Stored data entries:

╔══

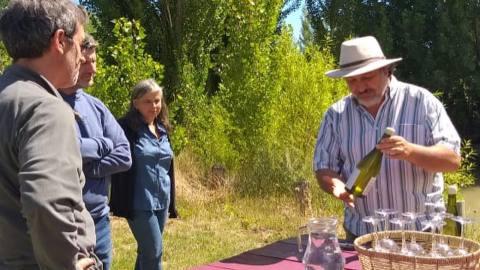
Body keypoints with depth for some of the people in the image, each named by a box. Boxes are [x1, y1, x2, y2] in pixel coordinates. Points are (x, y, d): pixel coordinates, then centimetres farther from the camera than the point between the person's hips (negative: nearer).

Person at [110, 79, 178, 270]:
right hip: (140, 203, -7)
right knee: (154, 252, -5)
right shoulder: (127, 128, -11)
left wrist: (171, 202, 17)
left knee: (146, 252, 15)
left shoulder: (163, 129, 11)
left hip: (161, 202, 7)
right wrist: (121, 203, -20)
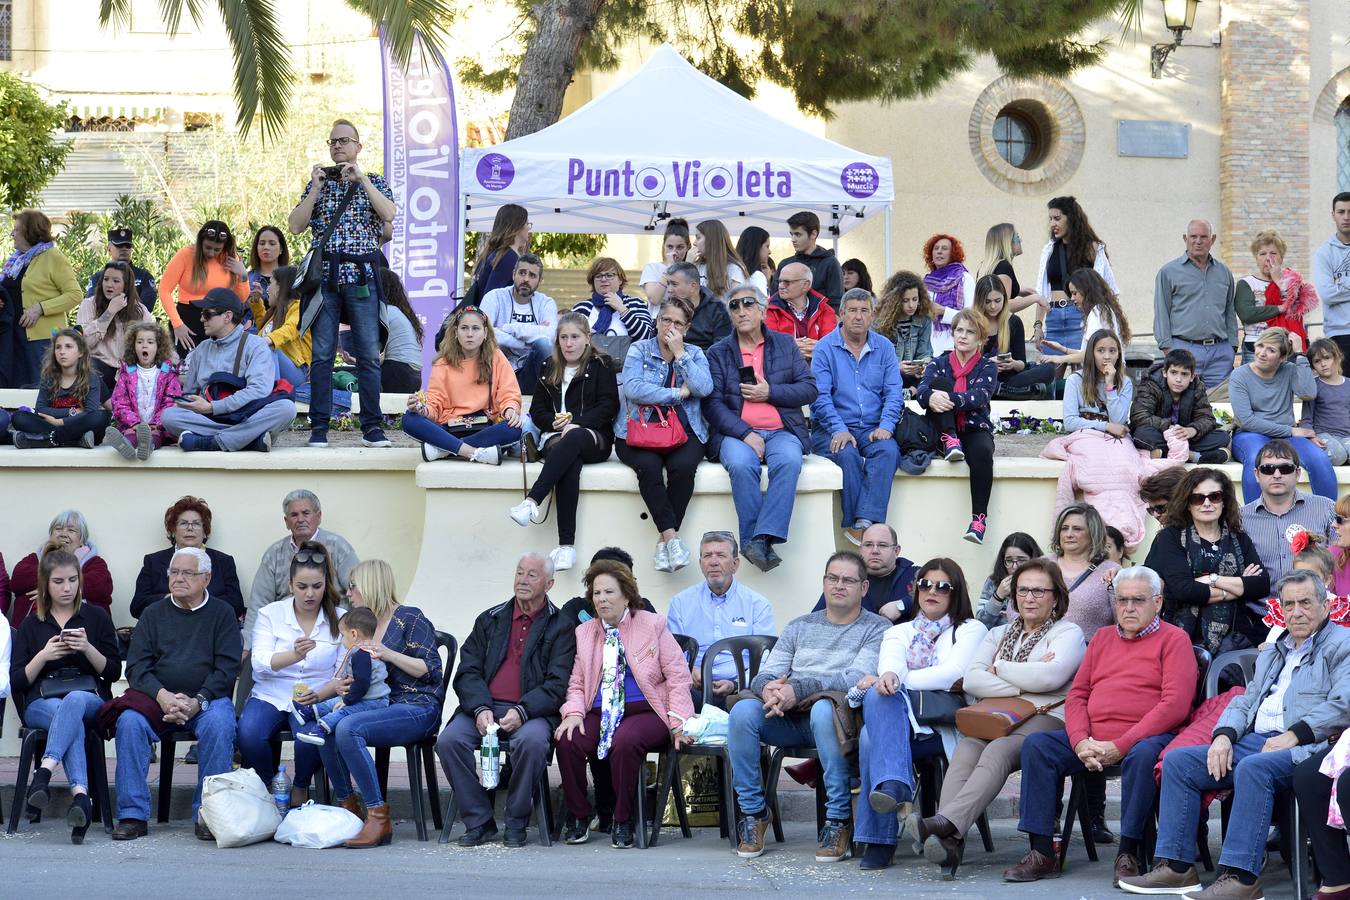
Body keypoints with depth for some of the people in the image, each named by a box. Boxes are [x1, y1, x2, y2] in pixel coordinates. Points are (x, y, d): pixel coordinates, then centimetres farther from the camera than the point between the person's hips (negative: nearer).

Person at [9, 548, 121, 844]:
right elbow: (17, 682, 9)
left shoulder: (97, 617, 15)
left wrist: (88, 649, -10)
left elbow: (114, 672, 9)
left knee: (74, 701, -40)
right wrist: (43, 656, -9)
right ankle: (80, 796, -59)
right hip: (41, 704, 0)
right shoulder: (31, 625, 15)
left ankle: (44, 772, -59)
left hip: (91, 700, 0)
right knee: (72, 719, -38)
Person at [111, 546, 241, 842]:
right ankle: (133, 815, -25)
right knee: (130, 721, -29)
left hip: (206, 698, -2)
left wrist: (197, 701, -17)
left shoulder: (222, 613, 9)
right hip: (157, 698, 2)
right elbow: (136, 666, 4)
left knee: (219, 724, -34)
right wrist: (162, 696, -16)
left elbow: (227, 668, -1)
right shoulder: (154, 614, 14)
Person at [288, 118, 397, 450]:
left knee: (369, 354, -3)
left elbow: (388, 214, -8)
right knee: (322, 354, -1)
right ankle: (319, 426, 2)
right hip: (325, 274, 1)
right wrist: (317, 188, -1)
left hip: (362, 275, -1)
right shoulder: (317, 184, 16)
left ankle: (372, 426, 0)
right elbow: (295, 226, 4)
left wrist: (361, 179, -9)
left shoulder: (374, 182, 12)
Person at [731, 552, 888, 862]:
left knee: (822, 709, -40)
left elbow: (858, 678, -11)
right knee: (743, 710, -27)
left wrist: (798, 690, -22)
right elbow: (766, 674, 13)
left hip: (836, 711, -4)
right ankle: (752, 812, -15)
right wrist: (768, 687, -15)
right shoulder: (800, 627, 22)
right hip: (788, 719, 4)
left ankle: (838, 819, -31)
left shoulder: (875, 628, 7)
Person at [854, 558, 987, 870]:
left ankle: (879, 840, -38)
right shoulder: (899, 632, 27)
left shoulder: (971, 630, 16)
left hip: (944, 723, -3)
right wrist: (888, 676, -25)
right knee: (878, 697, -34)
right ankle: (893, 784, -49)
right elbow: (891, 662, 2)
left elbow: (954, 674, -5)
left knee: (872, 735, -34)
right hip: (899, 719, 3)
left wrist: (898, 680, -9)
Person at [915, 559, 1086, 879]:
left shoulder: (1068, 633, 11)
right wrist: (1024, 686, -3)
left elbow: (1050, 676, -10)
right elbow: (971, 679, 10)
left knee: (998, 750, -36)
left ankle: (947, 823, -57)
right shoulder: (999, 634, 27)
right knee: (966, 748, -32)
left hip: (1046, 719, -4)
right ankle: (949, 841, -52)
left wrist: (999, 669, 3)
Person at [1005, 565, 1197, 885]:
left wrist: (1120, 746, -17)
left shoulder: (1173, 639, 2)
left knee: (1143, 754, -39)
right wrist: (1080, 741, -6)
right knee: (1036, 745, -14)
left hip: (1143, 738, -6)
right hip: (1093, 742, 6)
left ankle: (1129, 853, -26)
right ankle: (1042, 853, -16)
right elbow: (1077, 695, 16)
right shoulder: (1102, 638, 22)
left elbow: (1175, 705, -11)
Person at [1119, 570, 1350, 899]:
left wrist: (1294, 735, -18)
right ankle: (1175, 866, -12)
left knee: (1254, 768, -38)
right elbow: (1244, 702, 23)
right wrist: (1224, 736, 1)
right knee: (1177, 761, -7)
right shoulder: (1271, 653, 29)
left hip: (1304, 748, -8)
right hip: (1254, 741, 8)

╚══

* [WHAT IS EXPECTED] Can you pull out, word for word, everything in the records from the line containing "right elbow: (971, 679, 10)" down to the line containing "right wrist: (1080, 741, -6)", with both of those lines included?

* [RESULT OF THE TASK]
right elbow: (971, 679, 10)
left knee: (998, 750, -36)
left ankle: (947, 823, -57)
right shoulder: (999, 634, 27)
right knee: (966, 748, -32)
left hip: (1046, 719, -4)
right ankle: (949, 841, -52)
left wrist: (999, 669, 3)
Person at [1005, 565, 1197, 885]:
left wrist: (1120, 746, -17)
left shoulder: (1173, 639, 2)
left knee: (1143, 754, -39)
right wrist: (1080, 741, -6)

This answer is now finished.